Four years later, I really enjoy Olympic Weightlifting, I love hiking, I love walking, my shoes last for MONTHS, I read a lot of books, I enjoy doing puzzles (did I mention I’m a 100 year old lady), I see my husband more, I volunteer at races A LOT, and I still run. 

I didn’t run much at all for a year or so, but started doing it more this summer, just a mile here and there or a bit of jogging thrown into my walking. And the difference was, I was just doing it because I liked it. I do miss the feeling after a long trail run when I sit and space out with a travel mug of luke warm coffee. I don’t miss that it took my entire Saturday EVERY Saturday to get that feeling.
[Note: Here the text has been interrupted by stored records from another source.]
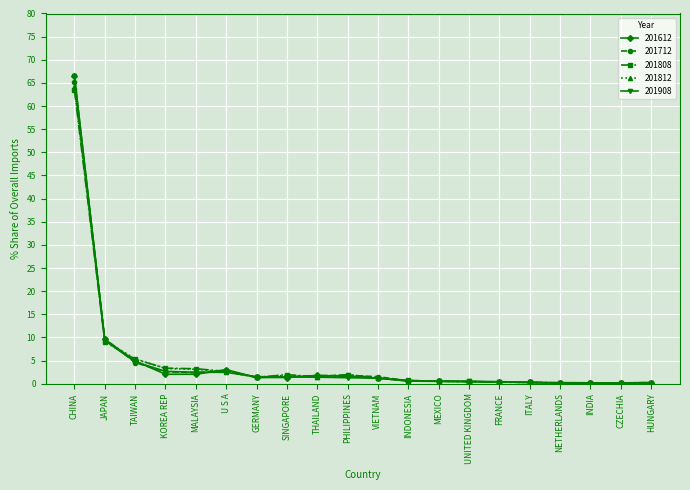

What value does the 201808 series have at ITALY?

0.3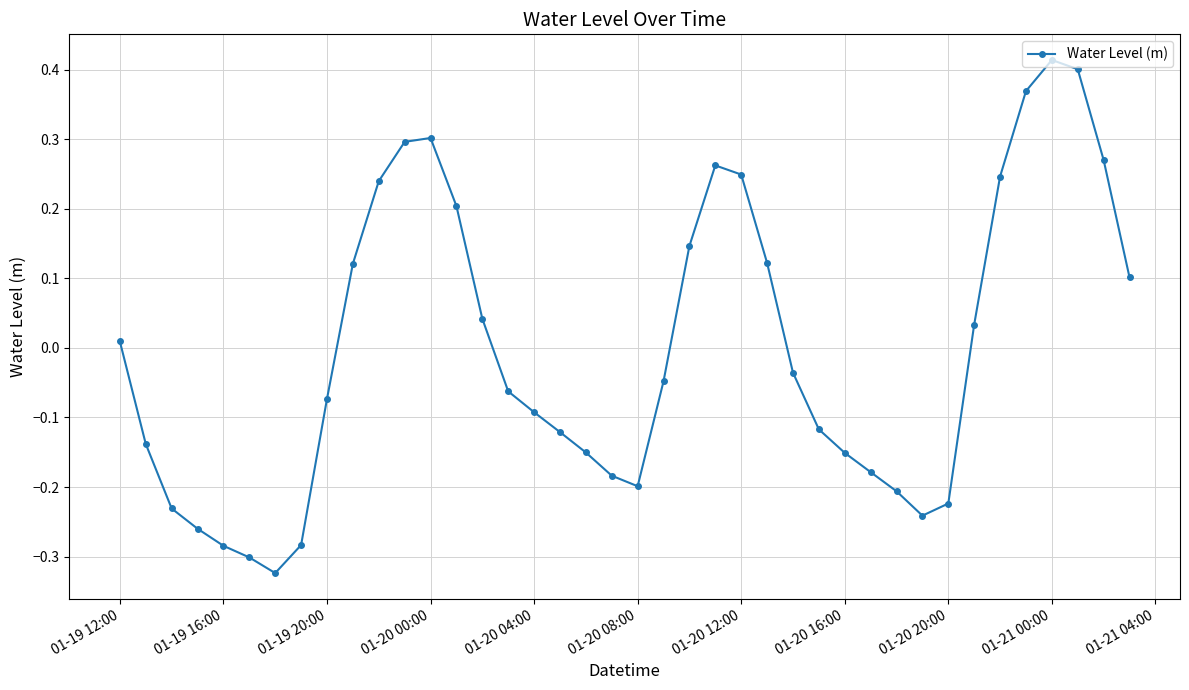

What is the difference between the maximum and minimum values?

0.7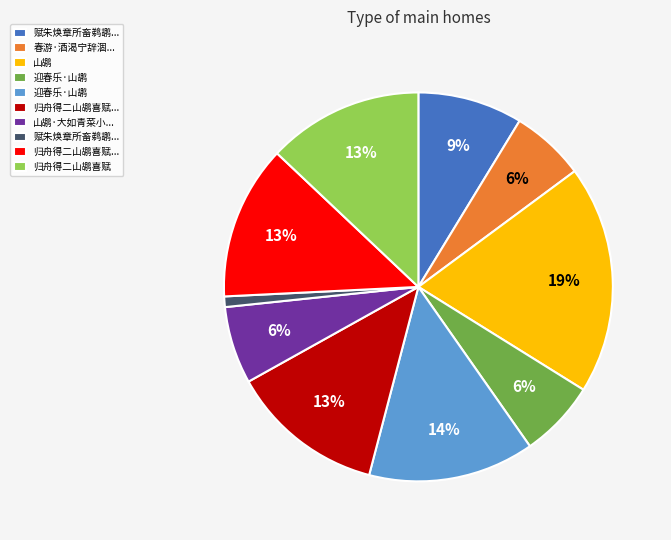

Count the number of slices in the pie.

10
But I love that now that I’m not training for a race constantly, I can just do whatever feels good. Some people can train that way, I never could. 

So, I don’t know if the bit of running I’ve been doing has gotten this blog back in my head or if I was just ready to publicly babble again. But I thought about the name…. and I guess it still fits. I’m still persistent about running, but I don’t define myself by it anymore, and so far that has been fun.